- [RECORDS SUPPLIED]:
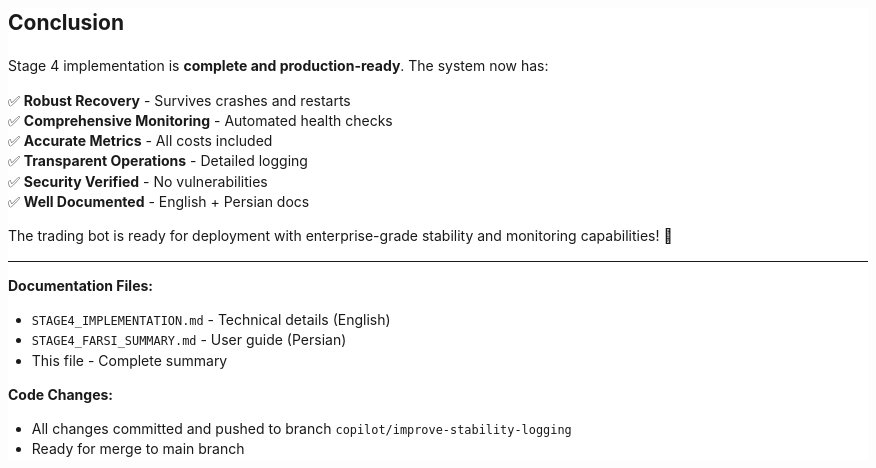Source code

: ## Conclusion

Stage 4 implementation is **complete and production-ready**. The system now has:

✅ **Robust Recovery** - Survives crashes and restarts  
✅ **Comprehensive Monitoring** - Automated health checks  
✅ **Accurate Metrics** - All costs included  
✅ **Transparent Operations** - Detailed logging  
✅ **Security Verified** - No vulnerabilities  
✅ **Well Documented** - English + Persian docs  

The trading bot is ready for deployment with enterprise-grade stability and monitoring capabilities! 🚀

---

**Documentation Files:**
- `STAGE4_IMPLEMENTATION.md` - Technical details (English)
- `STAGE4_FARSI_SUMMARY.md` - User guide (Persian)
- This file - Complete summary

**Code Changes:**
- All changes committed and pushed to branch `copilot/improve-stability-logging`
- Ready for merge to main branch

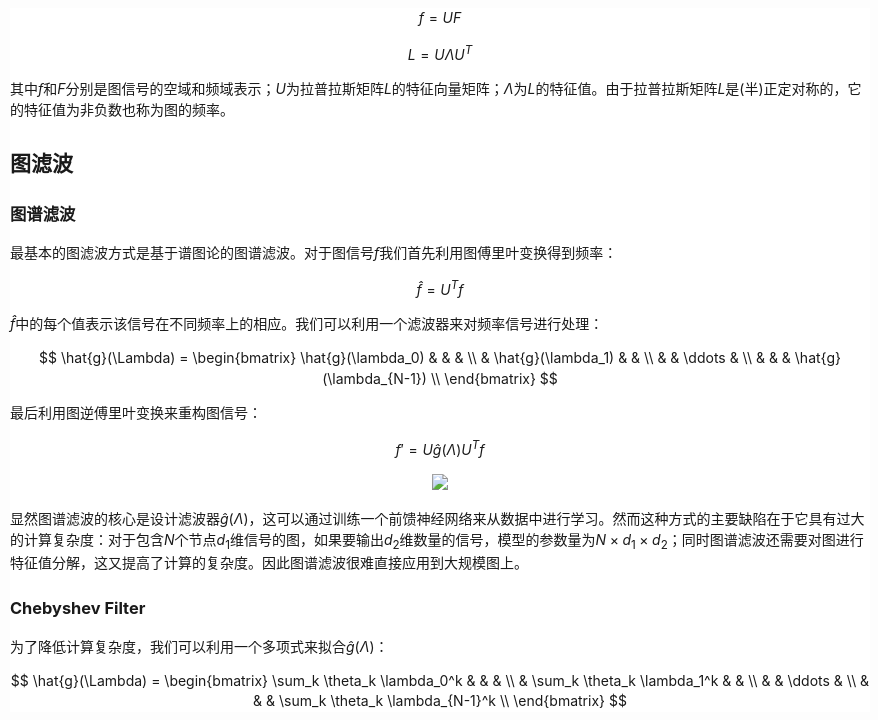 $$
f = U F
$$

$$
L = U \Lambda U^T
$$

其中$f$和$F$分别是图信号的空域和频域表示；$U$为拉普拉斯矩阵$L$的特征向量矩阵；$\Lambda$为$L$的特征值。由于拉普拉斯矩阵$L$是(半)正定对称的，它的特征值为非负数也称为图的频率。

## 图滤波

### 图谱滤波

最基本的图滤波方式是基于谱图论的图谱滤波。对于图信号$f$我们首先利用图傅里叶变换得到频率：

$$
\hat{f} = U^T f
$$

$\hat{f}$中的每个值表示该信号在不同频率上的相应。我们可以利用一个滤波器来对频率信号进行处理：

$$
\hat{g}(\Lambda) = 
\begin{bmatrix}
\hat{g}(\lambda_0) & & & \\
& \hat{g}(\lambda_1) & & \\
& & \ddots & \\
& & & \hat{g}(\lambda_{N-1}) \\
\end{bmatrix}
$$

最后利用图逆傅里叶变换来重构图信号：

$$
f' = U \hat{g}(\Lambda) U^T f
$$

<div align=center>
<img src="https://pic1.xuehuaimg.com/proxy/i.imgur.com/S3PoIKH.png" width="90%">
</div>

显然图谱滤波的核心是设计滤波器$\hat{g}(\Lambda)$，这可以通过训练一个前馈神经网络来从数据中进行学习。然而这种方式的主要缺陷在于它具有过大的计算复杂度：对于包含$N$个节点$d_1$维信号的图，如果要输出$d_2$维数量的信号，模型的参数量为$N \times d_1 \times d_2$；同时图谱滤波还需要对图进行特征值分解，这又提高了计算的复杂度。因此图谱滤波很难直接应用到大规模图上。

### Chebyshev Filter

为了降低计算复杂度，我们可以利用一个多项式来拟合$\hat{g}(\Lambda)$：

$$
\hat{g}(\Lambda) = 
\begin{bmatrix}
\sum_k \theta_k \lambda_0^k & & & \\
& \sum_k \theta_k \lambda_1^k & & \\
& & \ddots & \\
& & & \sum_k \theta_k \lambda_{N-1}^k \\
\end{bmatrix}
$$
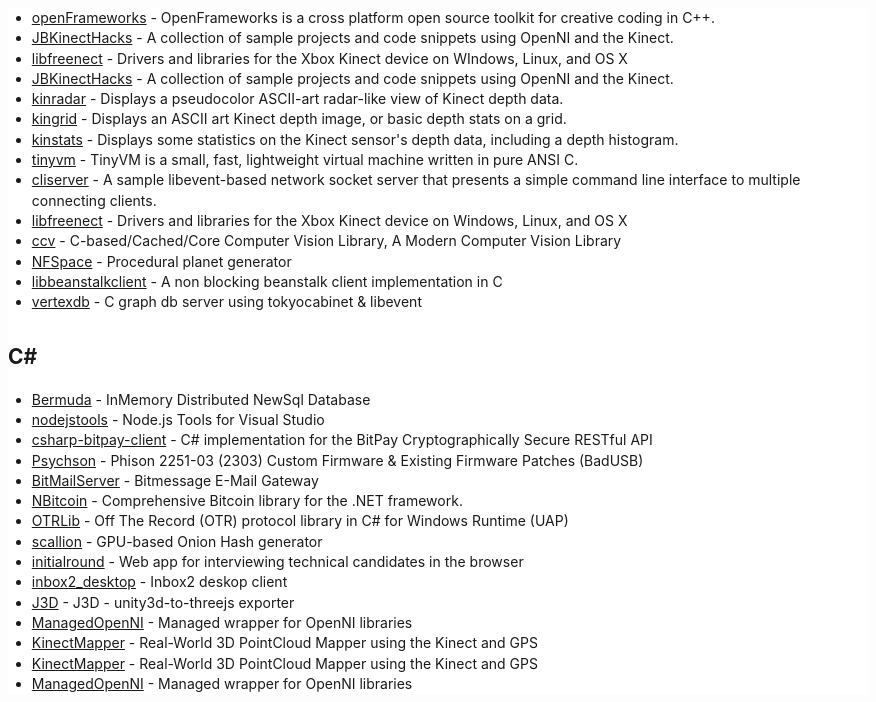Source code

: * [openFrameworks](https://github.com/martindale/openFrameworks) - OpenFrameworks is a cross platform open source toolkit for creative coding in C++.
* [JBKinectHacks](https://github.com/martindale/JBKinectHacks) - A collection of sample projects and code snippets using OpenNI and the Kinect.
* [libfreenect](https://github.com/martindale/libfreenect) - Drivers and libraries for the Xbox Kinect device on WIndows, Linux, and OS X
* [JBKinectHacks](https://github.com/johnboiles/JBKinectHacks) - A collection of sample projects and code snippets using OpenNI and the Kinect.
* [kinradar](https://github.com/nitrogenlogic/kinradar) - Displays a pseudocolor ASCII-art radar-like view of Kinect depth data.
* [kingrid](https://github.com/nitrogenlogic/kingrid) - Displays an ASCII art Kinect depth image, or basic depth stats on a grid.
* [kinstats](https://github.com/nitrogenlogic/kinstats) - Displays some statistics on the Kinect sensor's depth data, including a depth histogram.
* [tinyvm](https://github.com/jakogut/tinyvm) - TinyVM is a small, fast, lightweight virtual machine written in pure ANSI C.
* [cliserver](https://github.com/nitrogenlogic/cliserver) - A sample libevent-based network socket server that presents a simple command line interface to multiple connecting clients.
* [libfreenect](https://github.com/OpenKinect/libfreenect) - Drivers and libraries for the Xbox Kinect device on Windows, Linux, and OS X
* [ccv](https://github.com/liuliu/ccv) - C-based/Cached/Core Computer Vision Library, A Modern Computer Vision Library
* [NFSpace](https://github.com/unconed/NFSpace) - Procedural planet generator
* [libbeanstalkclient](https://github.com/bergundy/libbeanstalkclient) - A non blocking beanstalk client implementation in C
* [vertexdb](https://github.com/stevedekorte/vertexdb) - C graph db server using tokyocabinet & libevent

## C#

* [Bermuda](https://github.com/melnx/Bermuda) - InMemory  Distributed NewSql Database
* [nodejstools](https://github.com/Microsoft/nodejstools) - Node.js Tools for Visual Studio
* [csharp-bitpay-client](https://github.com/bitpay/csharp-bitpay-client) - C# implementation for the BitPay Cryptographically Secure RESTful API
* [Psychson](https://github.com/brandonlw/Psychson) - Phison 2251-03 (2303) Custom Firmware & Existing Firmware Patches (BadUSB)
* [BitMailServer](https://github.com/AyrA/BitMailServer) - Bitmessage E-Mail Gateway
* [NBitcoin](https://github.com/MetacoSA/NBitcoin) - Comprehensive Bitcoin library for the .NET framework.
* [OTRLib](https://github.com/mohamedmansour/OTRLib) - Off The Record (OTR) protocol library in C# for Windows Runtime (UAP)
* [scallion](https://github.com/lachesis/scallion) - GPU-based Onion Hash generator
* [initialround](https://github.com/paf31/initialround) - Web app for interviewing technical candidates in the browser
* [inbox2_desktop](https://github.com/waseems/inbox2_desktop) - Inbox2 deskop client
* [J3D](https://github.com/drojdjou/J3D) - J3D - unity3d-to-threejs exporter
* [ManagedOpenNI](https://github.com/martindale/ManagedOpenNI) - Managed wrapper for OpenNI libraries
* [KinectMapper](https://github.com/martindale/KinectMapper) - Real-World 3D PointCloud Mapper using the Kinect and GPS
* [KinectMapper](https://github.com/mszarski/KinectMapper) - Real-World 3D PointCloud Mapper using the Kinect and GPS
* [ManagedOpenNI](https://github.com/kobush/ManagedOpenNI) - Managed wrapper for OpenNI libraries
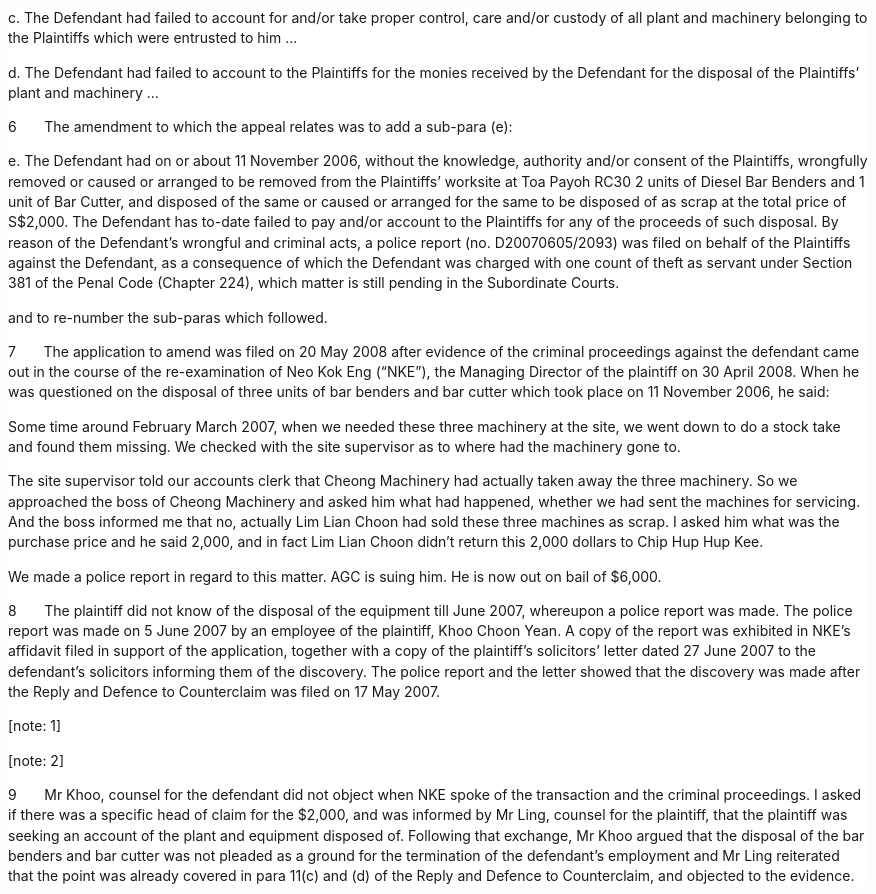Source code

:  c. The Defendant had failed to account for and/or take proper control, care and/or custody of all plant and machinery belonging to the Plaintiffs which were entrusted to him ... 

 d. The Defendant had failed to account to the Plaintiffs for the monies received by the Defendant for the disposal of the Plaintiffs’ plant and machinery ... 

6       The amendment to which the appeal relates was to add a sub-para (e): 

 e. The Defendant had on or about 11 November 2006, without the knowledge, authority and/or consent of the Plaintiffs, wrongfully removed or caused or arranged to be removed from the Plaintiffs’ worksite at Toa Payoh RC30 2 units of Diesel Bar Benders and 1 unit of Bar Cutter, and disposed of the same or caused or arranged for the same to be disposed of as scrap at the total price of S$2,000. The Defendant has to-date failed to pay and/or account to the Plaintiffs for any of the proceeds of such disposal. By reason of the Defendant’s wrongful and criminal acts, a police report (no. D20070605/2093) was filed on behalf of the Plaintiffs against the Defendant, as a consequence of which the Defendant was charged with one count of theft as servant under Section 381 of the Penal Code (Chapter 224), which matter is still pending in the Subordinate Courts. 

and to re-number the sub-paras which followed. 

7       The application to amend was filed on 20 May 2008 after evidence of the criminal proceedings against the defendant came out in the course of the re-examination of Neo Kok Eng (“NKE”), the Managing Director of the plaintiff on 30 April 2008. When he was questioned on the disposal of three units of bar benders and bar cutter which took place on 11 November 2006, he said: 

 Some time around February March 2007, when we needed these three machinery at the site, we went down to do a stock take and found them missing. We checked with the site supervisor as to where had the machinery gone to. 

 The site supervisor told our accounts clerk that Cheong Machinery had actually taken away the three machinery. So we approached the boss of Cheong Machinery and asked him what had happened, whether we had sent the machines for servicing. And the boss informed me that no, actually Lim Lian Choon had sold these three machines as scrap. I asked him what was the purchase price and he said 2,000, and in fact Lim Lian Choon didn’t return this 2,000 dollars to Chip Hup Hup Kee. 

 We made a police report in regard to this matter. AGC is suing him. He is now out on bail of $6,000. 

8       The plaintiff did not know of the disposal of the equipment till June 2007, whereupon a police report was made. The police report was made on 5 June 2007 by an employee of the plaintiff, Khoo Choon Yean. A copy of the report was exhibited in NKE’s affidavit filed in support of the application, together with a copy of the plaintiff’s solicitors’ letter dated 27 June 2007 to the defendant’s solicitors informing them of the discovery. The police report and the letter showed that the discovery was made after the Reply and Defence to Counterclaim was filed on 17 May 2007. 

 [note: 1] 

 [note: 2] 


9       Mr Khoo, counsel for the defendant did not object when NKE spoke of the transaction and the criminal proceedings. I asked if there was a specific head of claim for the $2,000, and was informed by Mr Ling, counsel for the plaintiff, that the plaintiff was seeking an account of the plant and equipment disposed of. Following that exchange, Mr Khoo argued that the disposal of the bar benders and bar cutter was not pleaded as a ground for the termination of the defendant’s employment and Mr Ling reiterated that the point was already covered in para 11(c) and (d) of the Reply and Defence to Counterclaim, and objected to the evidence.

- [INSTRUCTION]:
Gather every line in the records that contains the word "Real" and copy each of those lines in full.

- [TASK RESULT]:
* [KinectMapper](https://github.com/martindale/KinectMapper) - Real-World 3D PointCloud Mapper using the Kinect and GPS
* [KinectMapper](https://github.com/mszarski/KinectMapper) - Real-World 3D PointCloud Mapper using the Kinect and GPS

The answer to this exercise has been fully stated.